De la clarté, S.V.P.

 

« On ne peut plus être dans le flou au sujet du référendum. Le parti devra s’engager clairement avant l’élection de 2018 à tenir ou à ne pas tenir un référendum », dit Claude Villeneuve, ancien rédacteur de discours de Pauline Marois devenu blogueur au Journal de Montréal.

On a tendance à l’oublier, mais le Parti québécois de Pauline Marois croyait avoir trouvé la formule magique avant de se lancer en campagne électorale, en 2014 : le PQ s’engageait à proposer un livre blanc sur l’indépendance durant un premier mandat, dans l’espoir de mettre la table pour un référendum dans un deuxième mandat.

Le compromis semblait idéal : le PQ évitait de promettre un référendum dont la majorité des électeurs ne veulent manifestement pas, mais lançait la machine vers l’indépendance comme le réclament les militants du parti.

L’irruption de Pierre Karl Péladeau dans la campagne, le poing levé pour le « pays », avait bousillé le plan de match péquiste. Le reste de la campagne avait porté sur l’indépendance, mais Mme Marois avait maintenu le flou habituel sur la tenue ou non d’un référendum.
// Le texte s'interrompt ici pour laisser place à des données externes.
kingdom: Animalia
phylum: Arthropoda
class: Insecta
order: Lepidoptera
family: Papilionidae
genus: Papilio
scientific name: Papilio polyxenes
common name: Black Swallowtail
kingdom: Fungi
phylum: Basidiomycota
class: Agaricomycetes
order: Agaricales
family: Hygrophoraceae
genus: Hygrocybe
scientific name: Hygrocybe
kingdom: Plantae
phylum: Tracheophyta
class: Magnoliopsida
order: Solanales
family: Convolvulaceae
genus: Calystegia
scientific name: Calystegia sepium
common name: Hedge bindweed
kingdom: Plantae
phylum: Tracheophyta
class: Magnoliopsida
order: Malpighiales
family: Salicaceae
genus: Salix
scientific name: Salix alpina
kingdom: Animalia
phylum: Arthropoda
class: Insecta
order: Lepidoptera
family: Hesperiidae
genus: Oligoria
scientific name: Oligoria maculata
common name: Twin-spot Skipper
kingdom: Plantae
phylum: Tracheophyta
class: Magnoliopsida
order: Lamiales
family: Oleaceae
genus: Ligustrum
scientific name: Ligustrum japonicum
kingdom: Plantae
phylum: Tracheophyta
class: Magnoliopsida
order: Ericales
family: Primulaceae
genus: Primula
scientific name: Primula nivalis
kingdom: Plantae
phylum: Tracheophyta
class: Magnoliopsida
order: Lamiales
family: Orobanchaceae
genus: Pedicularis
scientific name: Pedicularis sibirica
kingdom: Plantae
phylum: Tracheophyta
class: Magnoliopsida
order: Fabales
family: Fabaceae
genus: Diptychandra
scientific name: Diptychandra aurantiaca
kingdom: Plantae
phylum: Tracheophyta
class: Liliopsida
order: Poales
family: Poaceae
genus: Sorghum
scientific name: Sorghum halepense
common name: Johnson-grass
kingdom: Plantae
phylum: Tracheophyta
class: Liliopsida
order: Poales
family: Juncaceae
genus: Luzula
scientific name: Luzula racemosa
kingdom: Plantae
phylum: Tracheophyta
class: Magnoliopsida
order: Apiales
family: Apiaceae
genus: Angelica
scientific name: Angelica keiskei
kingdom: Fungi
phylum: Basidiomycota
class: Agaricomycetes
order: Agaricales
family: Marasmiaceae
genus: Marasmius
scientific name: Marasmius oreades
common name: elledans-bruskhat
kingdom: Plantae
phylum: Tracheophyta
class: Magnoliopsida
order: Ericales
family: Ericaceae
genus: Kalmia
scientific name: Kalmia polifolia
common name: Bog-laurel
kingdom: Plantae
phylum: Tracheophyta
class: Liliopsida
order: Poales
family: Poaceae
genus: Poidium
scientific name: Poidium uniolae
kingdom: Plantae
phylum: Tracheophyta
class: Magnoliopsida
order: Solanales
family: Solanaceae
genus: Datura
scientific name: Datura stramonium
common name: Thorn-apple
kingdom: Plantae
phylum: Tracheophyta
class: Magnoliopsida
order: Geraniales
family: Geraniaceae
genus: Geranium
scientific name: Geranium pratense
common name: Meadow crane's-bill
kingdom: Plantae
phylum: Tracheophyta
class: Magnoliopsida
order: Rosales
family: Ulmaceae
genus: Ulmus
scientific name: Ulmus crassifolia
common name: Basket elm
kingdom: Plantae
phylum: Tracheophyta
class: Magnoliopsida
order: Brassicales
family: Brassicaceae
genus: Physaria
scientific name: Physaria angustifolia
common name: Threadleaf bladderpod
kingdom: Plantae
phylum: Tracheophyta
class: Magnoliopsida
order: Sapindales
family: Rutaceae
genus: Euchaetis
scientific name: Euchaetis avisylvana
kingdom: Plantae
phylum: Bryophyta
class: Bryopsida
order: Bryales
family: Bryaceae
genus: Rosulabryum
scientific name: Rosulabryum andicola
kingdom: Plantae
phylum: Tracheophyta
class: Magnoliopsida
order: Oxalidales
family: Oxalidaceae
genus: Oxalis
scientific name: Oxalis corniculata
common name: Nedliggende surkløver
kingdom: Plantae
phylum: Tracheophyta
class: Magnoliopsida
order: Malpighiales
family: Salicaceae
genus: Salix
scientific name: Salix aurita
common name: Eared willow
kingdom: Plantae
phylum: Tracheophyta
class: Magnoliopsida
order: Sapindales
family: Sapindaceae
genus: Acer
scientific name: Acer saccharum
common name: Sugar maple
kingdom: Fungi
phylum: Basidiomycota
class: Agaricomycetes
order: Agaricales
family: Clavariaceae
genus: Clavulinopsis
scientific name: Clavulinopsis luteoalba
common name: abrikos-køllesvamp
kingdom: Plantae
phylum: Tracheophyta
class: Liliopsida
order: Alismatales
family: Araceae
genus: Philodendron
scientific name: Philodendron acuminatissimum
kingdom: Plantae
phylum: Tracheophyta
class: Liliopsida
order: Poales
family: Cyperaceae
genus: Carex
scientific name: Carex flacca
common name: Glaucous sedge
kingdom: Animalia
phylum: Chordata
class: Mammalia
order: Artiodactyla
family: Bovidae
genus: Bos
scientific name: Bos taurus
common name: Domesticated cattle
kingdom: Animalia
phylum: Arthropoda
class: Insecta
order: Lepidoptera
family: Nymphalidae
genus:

Et les libéraux sont revenus au pouvoir malgré l’usure des 11 dernières années.

Dans les camps Cloutier et Hivon, on indique que le flou référendaire sera dissipé avant le scrutin prévu en 2018. Les deux aspirants-chefs sont restés vagues sur cette question cette semaine, mais la course est encore jeune.

 

Une sortie de secours ?

Jean-François Lisée, l’intellectuel aux mille idées du PQ, viendra-t-il brasser la cage en plongeant dans la course ? Des membres influents du parti s’attendent à ce que le député de Rosemont — qui avait abandonné durant la course de 2015 — soit de la partie.

Ses réflexions pourraient aider le PQ à éviter le piège référendaire. Déjà en 2000, dans son essai Sortie de secours, il proposait un référendum sur le rapatriement de pouvoirs au Québec, par exemple en culture. Après l’élection fédérale de novembre 2000, Jean-François Lisée avait aussi dressé un portrait du Québec qui semble réaliste encore aujourd’hui : les libéraux de Jean Chrétien avaient formé un gouvernement majoritaire notamment grâce au Québec, où ils avaient remporté 44 % des voix, plus que les 40 % du Bloc québécois.

Bref, le Québec de l’année 2000 n’avait pas davantage soif de référendum sur la souveraineté que le Québec d’aujourd’hui, qui vient de donner une majorité à Justin Trudeau.

L’observateur attentif

Pendant que la question référendaire alimente les discussions au Parti québécois, la Coalition avenir Québec (CAQ) de François Legault vit de l’espoir que le PQ trébuche une fois de plus au scrutin de 2018. La CAQ fait le pari que les électeurs nationalistes finiront par accepter de former une vaste coalition capable de vaincre les libéraux.

Le mouvement des orphelins politiques, mis sur pied par l’avocat et auteur Paul St-Pierre Plamondon, cherche aussi à rassembler les électeurs qui ne se reconnaissent pas dans l’offre politique actuelle. Un beau défi pour les candidats à la direction du Parti québécois, qui cherchent à ramener à la maison les brebis égarées des beaux jours du parti.